And this is Maxie Rat passing her true shoulder rat final exam...









You might tell I'm already very proud of her as the final fountain is going off over us... This is no place for an average untrained rat to be and she was only 6 weeks old at the time...


----------



## KayRatz (Apr 5, 2007)

see I am not sure i would actually allow a rat loose on the ground outside... when i think shoulder rat i think rat that stays on your person. and i have gone everywhere with rats that way. stores, malls, festivals, etc etc.although there was one who followed me at heel, my heart rat zinc. she was not trained but i discovered this by accident. it was after the may 8thn 2009 storm in the midwest devastated my town and i walked the entire length of the town surveying the damage with zinc in my arms. a couple old ladies stopped to ask questions and asked if she would run away. i said no... and set her down, and she did not run away. she just followed me. i had never done this before but i think she and i had a deep connection and i knew she would not be lost.


----------



## Rat Daddy (Sep 25, 2011)

You're actually describing what is pretty typical behavior of true shoulder rats. They tend to stay pretty much right near you and walk at heel.


Fuzzy Rat love to run away and go off and explore on her own. At the park it became a running joke, "lost you Rat again?" people would commonly ask, when we would be recalling her because we had to go home. Fuzzy Rat was singularly competent and could smell or sense danger at a distance. We really never encouraged her to run away, but she was a very sneaky rat and she could tell when we looked away even for just a second. Eventually, we got pretty used to her shenanigans and if we were in a reasonably safe place, I would put her on the ground and tell her "go play" and she would weeble off to explore the tall grass or some dense vegetation. Fuzzy Rat had a real affinity for wild boy rats and we always had to be extra careful with her when we were near any place that wild boy rats lived. The first time Fuzzy Rat ran away she was only four weeks old and my five-year-old daughter started crying. To be honest, I pretty much figured Fuzzy Rat was a goner. But I sat down with my daughter and I quietly reassured her that Fuzzy Rat loved her very much and would most certainly come back. And no, I don't normally lie to my daughter. After 45 very long minutes, I saw Fuzzy Rat's nose poking out of the hedges she had run off into and she came right back to us. I was honestly very impressed, but we moved her further training to the safe site anyway. It took me a long time to get used to having a rat that was competent enough to free range outdoors unsupervised. And it really is very stressful not knowing where your rat is. But there really is something very reassuring in knowing that your rat won't get lost and will always come back.

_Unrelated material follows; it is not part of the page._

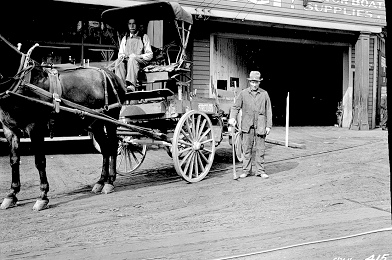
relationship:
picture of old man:
[39, 15, 356, 147] [214, 62, 285, 185]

Cloudy Rat never ran off, she was always very good at staying with us. And then one day my daughter lost her in a marsh. Some kids saw her heading back to the playground, but there were a lot of people there and I guess she wasn't confident enough to come out of the underbrush. Naturally we did the best we ccould do in searching the marsh, but finding a tiny rat in a big salt marsh at low tide is a lot harder than finding a needle in a haystack. After about an hour, I decided she was most likely tired of exploring and should theoretically be back at the place she fell into the marsh. That would most likely be the place in her mind where she last saw us and that's right where we found her, sitting there in a small patch of poison ivy waiting to be picked up. Even though Cloudy Rat that never wandered off on her own, it truly felt great to see just how cool and composed she was and how competent she had become. Not being able to find us, mostly because we were looking for her, she did the next best thing, she went right back to the spot where she lost us and waited to be rescued. The ability to stay calm and never panic and to make smart choices on the spot is what differentiates a true shoulder rat from any other rat. True shoulder rats are very remarkable animals. And they are really a privilege to work with.

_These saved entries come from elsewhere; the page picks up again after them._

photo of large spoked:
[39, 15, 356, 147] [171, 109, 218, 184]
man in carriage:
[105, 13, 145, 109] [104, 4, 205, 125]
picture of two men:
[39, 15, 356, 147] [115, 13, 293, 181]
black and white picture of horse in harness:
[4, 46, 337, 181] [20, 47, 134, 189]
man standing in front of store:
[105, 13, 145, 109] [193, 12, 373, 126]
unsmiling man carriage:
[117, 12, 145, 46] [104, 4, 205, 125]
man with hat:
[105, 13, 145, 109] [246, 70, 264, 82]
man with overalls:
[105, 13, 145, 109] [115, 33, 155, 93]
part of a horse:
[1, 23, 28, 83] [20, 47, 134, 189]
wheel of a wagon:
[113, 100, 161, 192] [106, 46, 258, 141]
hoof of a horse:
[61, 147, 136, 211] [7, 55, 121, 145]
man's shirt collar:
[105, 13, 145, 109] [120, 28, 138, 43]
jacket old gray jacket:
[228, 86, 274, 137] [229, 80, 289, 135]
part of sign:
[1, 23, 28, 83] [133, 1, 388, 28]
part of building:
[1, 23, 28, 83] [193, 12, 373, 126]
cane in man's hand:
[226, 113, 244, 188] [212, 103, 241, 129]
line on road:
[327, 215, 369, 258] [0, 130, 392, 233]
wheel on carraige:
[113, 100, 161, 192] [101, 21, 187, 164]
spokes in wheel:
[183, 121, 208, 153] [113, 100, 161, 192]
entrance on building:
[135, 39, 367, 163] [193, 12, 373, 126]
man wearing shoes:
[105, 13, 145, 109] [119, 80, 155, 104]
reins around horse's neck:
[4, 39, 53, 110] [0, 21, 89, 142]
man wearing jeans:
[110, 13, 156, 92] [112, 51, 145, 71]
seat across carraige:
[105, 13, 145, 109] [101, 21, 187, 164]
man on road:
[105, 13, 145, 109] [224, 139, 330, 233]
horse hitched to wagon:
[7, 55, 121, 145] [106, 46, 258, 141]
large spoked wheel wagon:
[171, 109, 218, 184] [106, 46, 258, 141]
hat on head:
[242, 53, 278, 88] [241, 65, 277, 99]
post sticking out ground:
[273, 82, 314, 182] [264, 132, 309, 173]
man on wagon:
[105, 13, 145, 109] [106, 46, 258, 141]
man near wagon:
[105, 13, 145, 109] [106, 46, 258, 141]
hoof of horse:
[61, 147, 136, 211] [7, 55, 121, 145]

One of the tests that we do at the safe site when training our true shoulder rats is to encourage them to wander off a little bit on their own, or in some cases we tend to drift away a little bit to see how they react. Fuzzy Rat had excellent eyesight, she would always go back to the place she last saw us and then look around until she could see us and run straight to us. Every rat will react slightly differently to this worst-case scenario, but in order to be a true shoulder rat they have to stay calm and remain predictable. If the rat panics and starts behaving erratically it's going to get lost in the real world. In a world of open sewer drains, tall grass, hedges, shrubs and infinite places for a rat to hide, any rat that panics is going to get lost eventually.


From what you described, I think Zinc was probably an excellent shoulder rat right from birth she had all the qualities necessary to be successful. There's a lot of things that you can do to train and test the shoulder rat to make it better, but without the right rat to work with you're never going to be completely successful. The very best true shoulder rats are born that way, then there are some that you can train, but for the most part most rats are best never allowed to free range outdoors.

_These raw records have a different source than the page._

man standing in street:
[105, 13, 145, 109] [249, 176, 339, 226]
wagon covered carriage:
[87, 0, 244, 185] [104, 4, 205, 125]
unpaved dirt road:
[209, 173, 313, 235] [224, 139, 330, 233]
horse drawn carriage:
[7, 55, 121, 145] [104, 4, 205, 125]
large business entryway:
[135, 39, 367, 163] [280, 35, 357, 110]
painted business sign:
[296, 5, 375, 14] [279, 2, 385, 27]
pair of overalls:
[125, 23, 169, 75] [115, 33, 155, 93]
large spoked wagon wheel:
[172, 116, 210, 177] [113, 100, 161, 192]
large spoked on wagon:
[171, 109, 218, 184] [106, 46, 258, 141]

Fuzzy Rat was unquestionably a heart rat like Zinc. Naturally born true shoulder rats almost inevitably become heart rats. There's something almost charismatic about them and although it's almost impossible to describe, you just know they're special.


----------



## Guzzi (Oct 23, 2015)

moonkissed said:


> They have bonding pouches or a RaToob you could use as well.


THANK YOU!!!! I've been trying to remember what these were called. I tried googling them as "rat tube" and, well.... errrr.....yes.... It wasn't that! :blush:


----------



## ElectricPaladin (Jan 18, 2016)

I wanted to add that one of our rats, Mel, is basically a "hood rat." Not in the racist sense. She's pretty twitchy - much more neurotic than her roomate - but if I put a hoodie on and put the hood up, she will not only alternately happily curl up next to my head, chew on my necklace chain, and groom me, but she'll actively fight being dug out. It's the weirdest thing. I'm actually increasingly confident enough that I would walk around outside with her extendedly, pretty sure that she's going to stay in there.


----------



## Gribouilli (Dec 25, 2015)

I love my ratoob. Use it everyday. Great investment, and it is only about $13 if I remember well.


----------